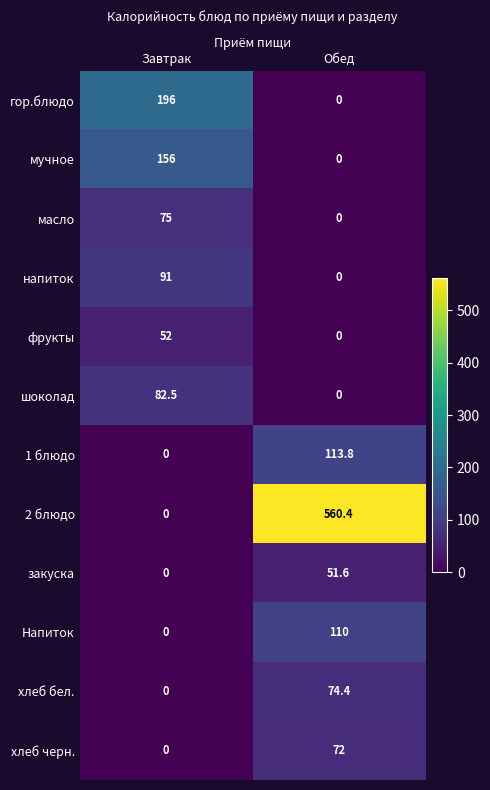

At which label does хлеб бел. reach its minimum?

Завтрак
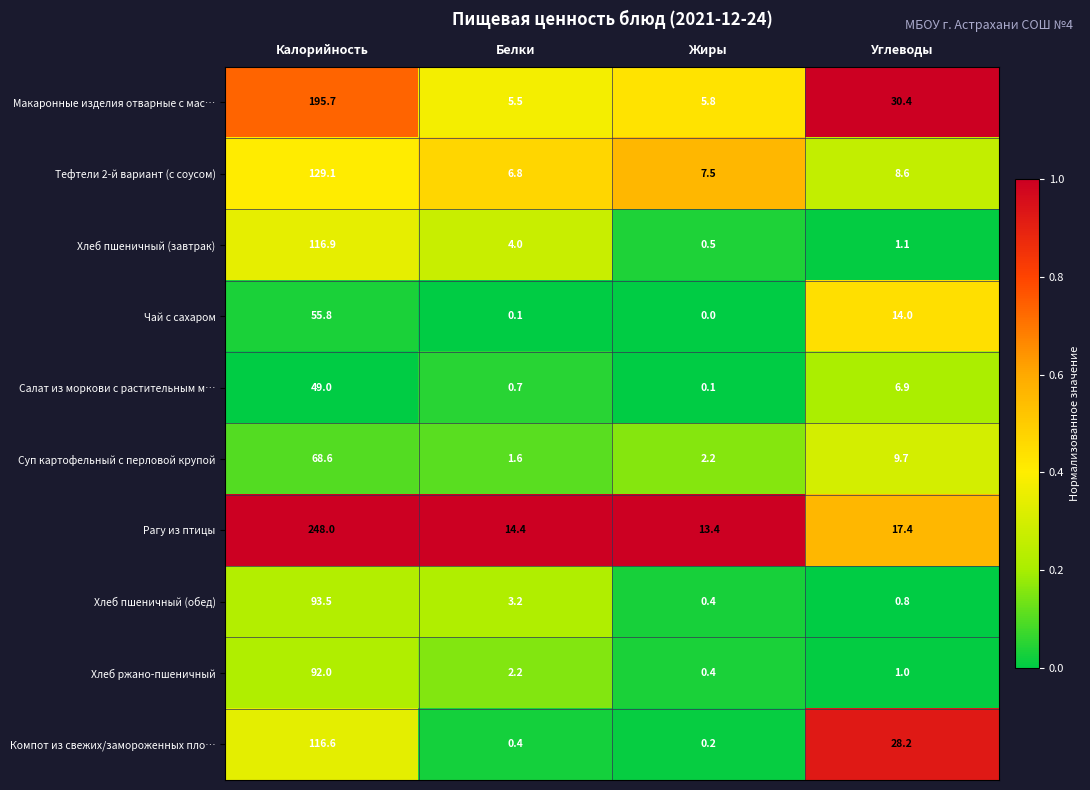

What is the maximum value shown in the chart?

248.0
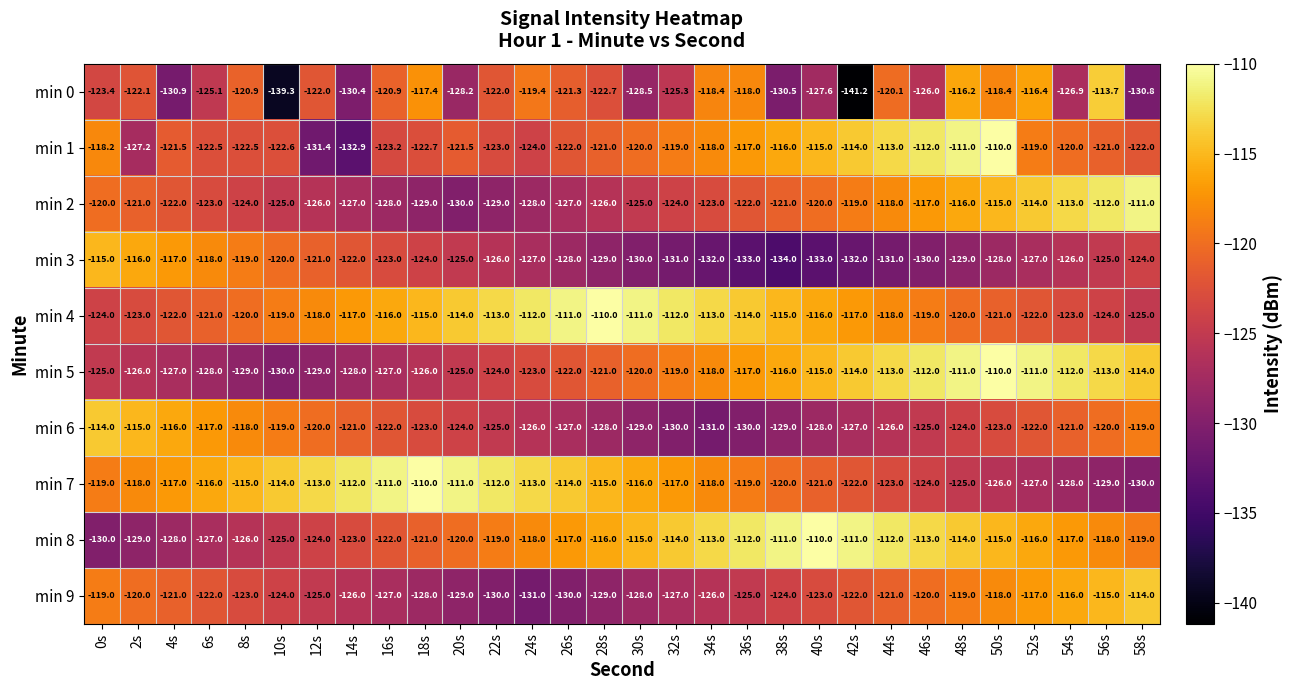

What is the difference between the min 0 values at 56s and 34s?

4.7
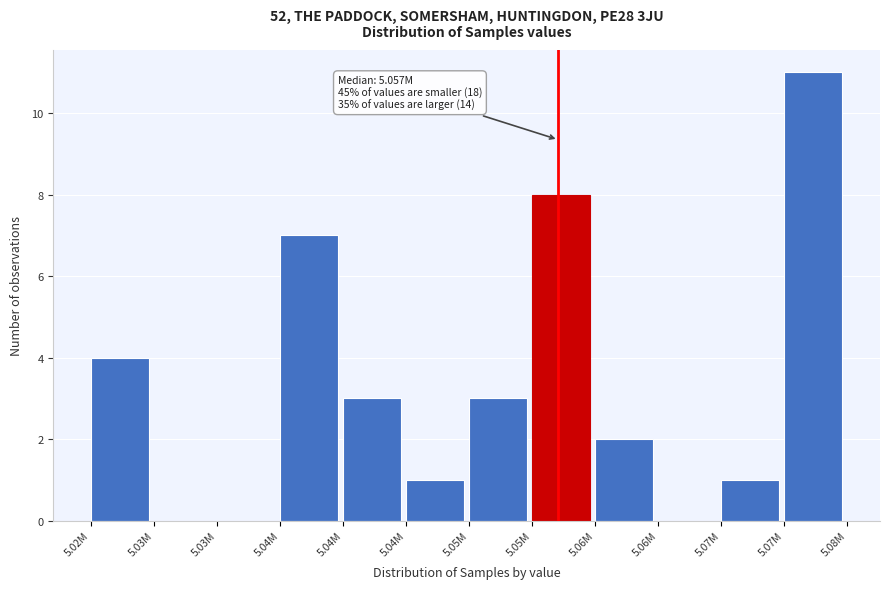

Are the bars horizontal?

No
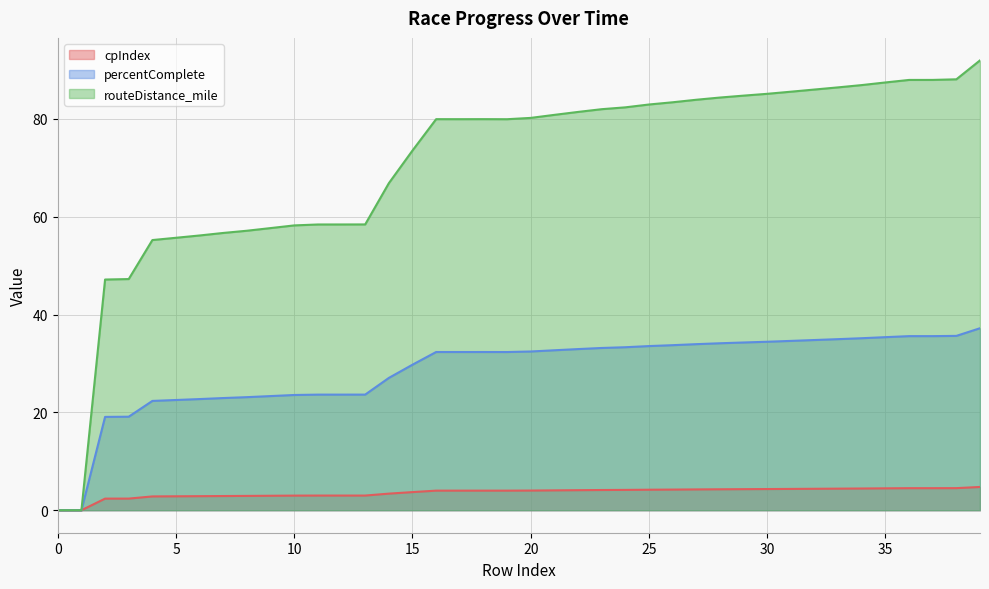

Which series changed the most between 1 and 5?

routeDistance_mile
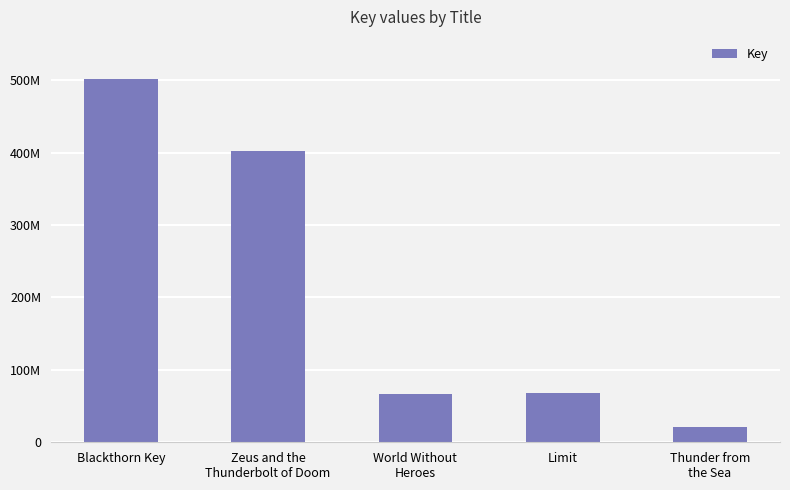

Does the chart contain any negative values?

No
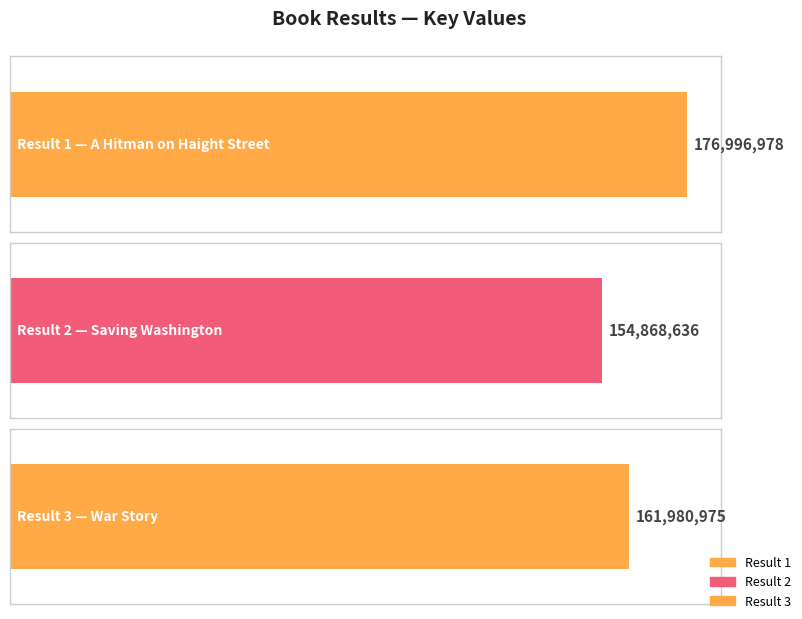

What is the value of the 3rd bar from the left?

161980975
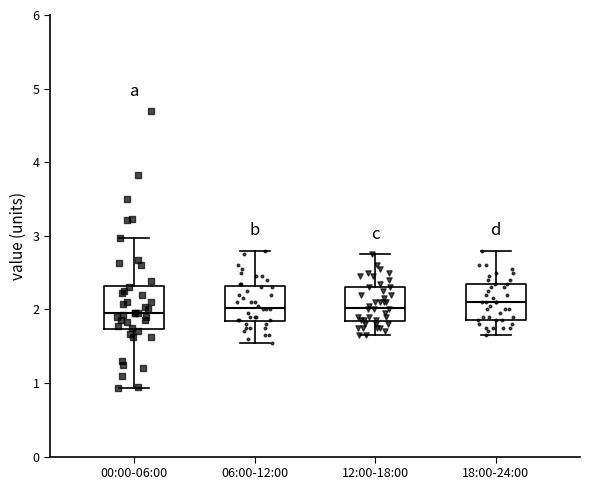

Where does the lower whisker of the box for 00:00-06:00 end on the y-axis? The values are not printed on the chart, so give them approximately, as read against the axis.

0.9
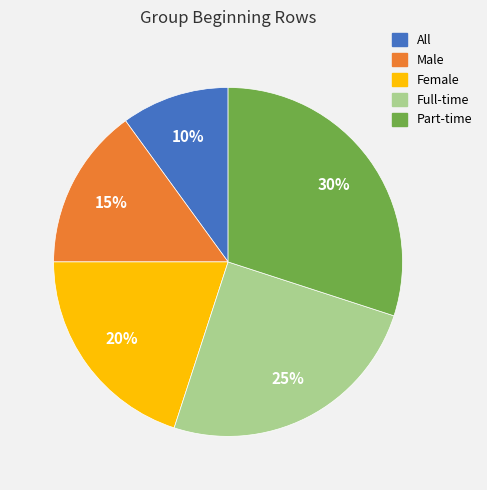

How many segments does this pie chart have?

5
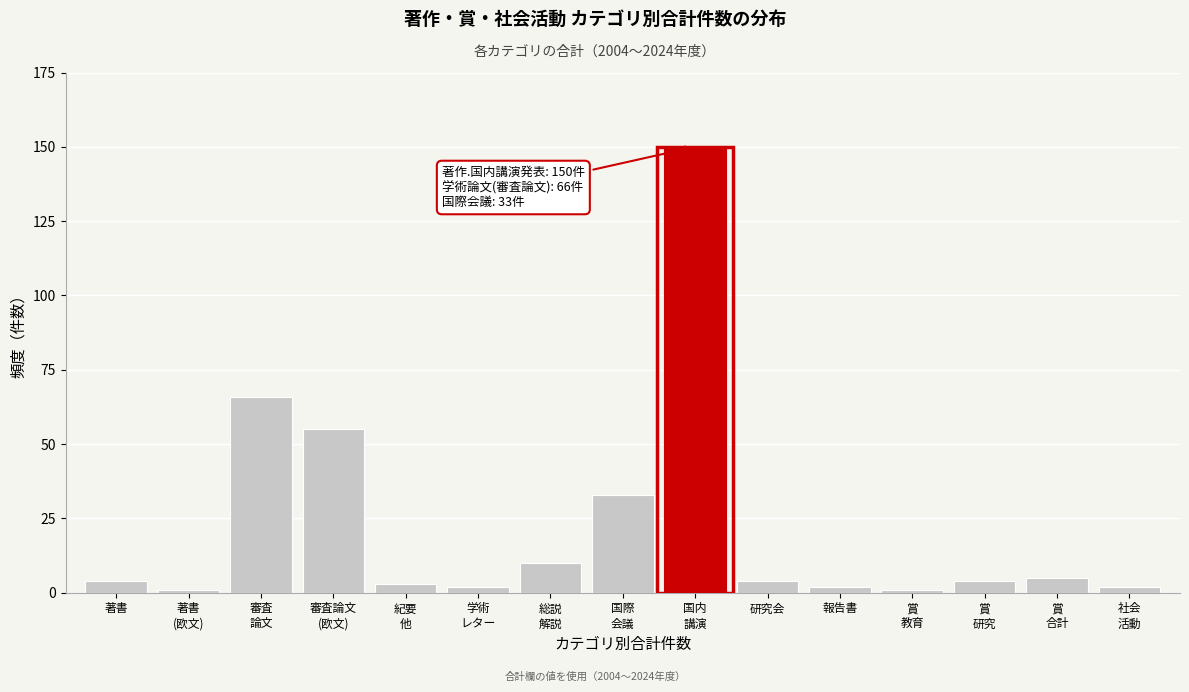

Reading left to right, what are all the values shown in this chart?

4	1	66	55	3	2	10	33	150	4	2	1	4	5	2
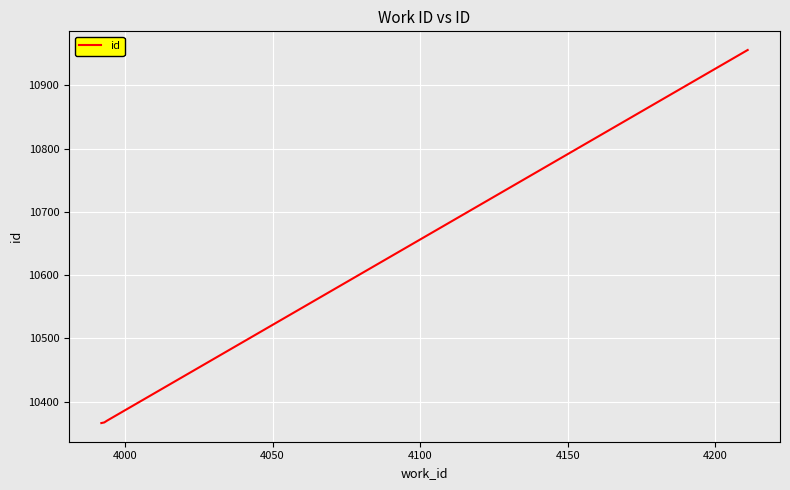

What is the smallest value displayed?

10366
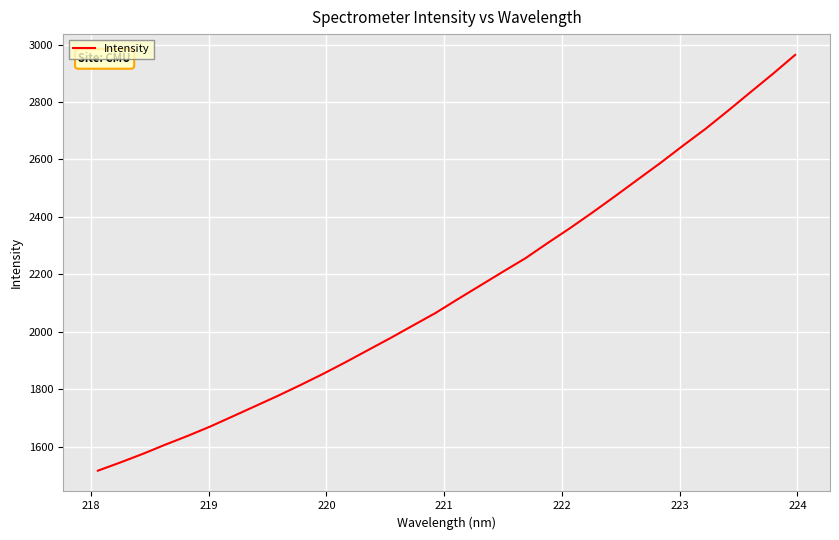

What is the maximum value shown in the chart?

2964.2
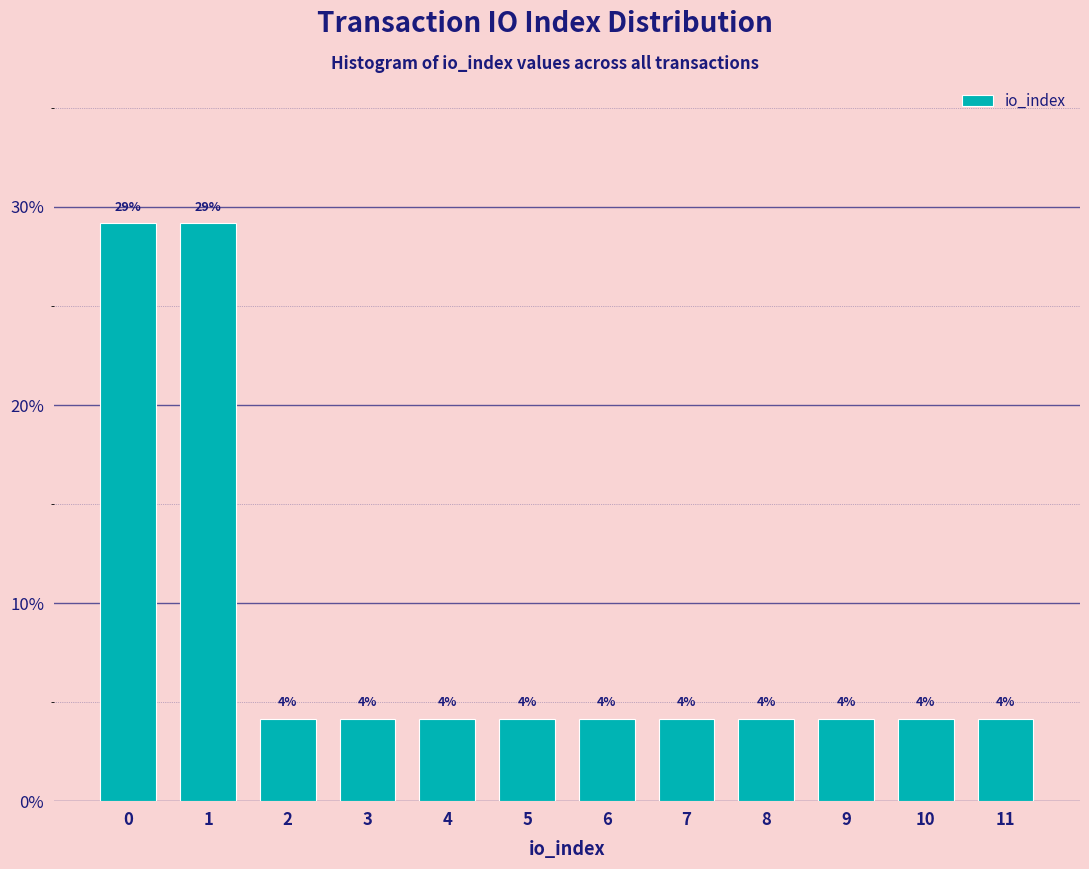

Are the bars horizontal?

No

» **What to work on**
Reproduce the material above word for word, starting at its beginning and ending with the line that contains "Reading left to", including that line. Leave the pictures out.

» **Your response**
At which label does хлеб бел. reach its minimum?

Завтрак

What is the maximum value shown in the chart?

248.0

What is the difference between the min 0 values at 56s and 34s?

4.7

Are the bars horizontal?

No

Which series changed the most between 1 and 5?

routeDistance_mile

Does the chart contain any negative values?

No

What is the value of the 3rd bar from the left?

161980975

Where does the lower whisker of the box for 00:00-06:00 end on the y-axis? The values are not printed on the chart, so give them approximately, as read against the axis.

0.9

How many segments does this pie chart have?

5

Reading left to right, what are all the values shown in this chart?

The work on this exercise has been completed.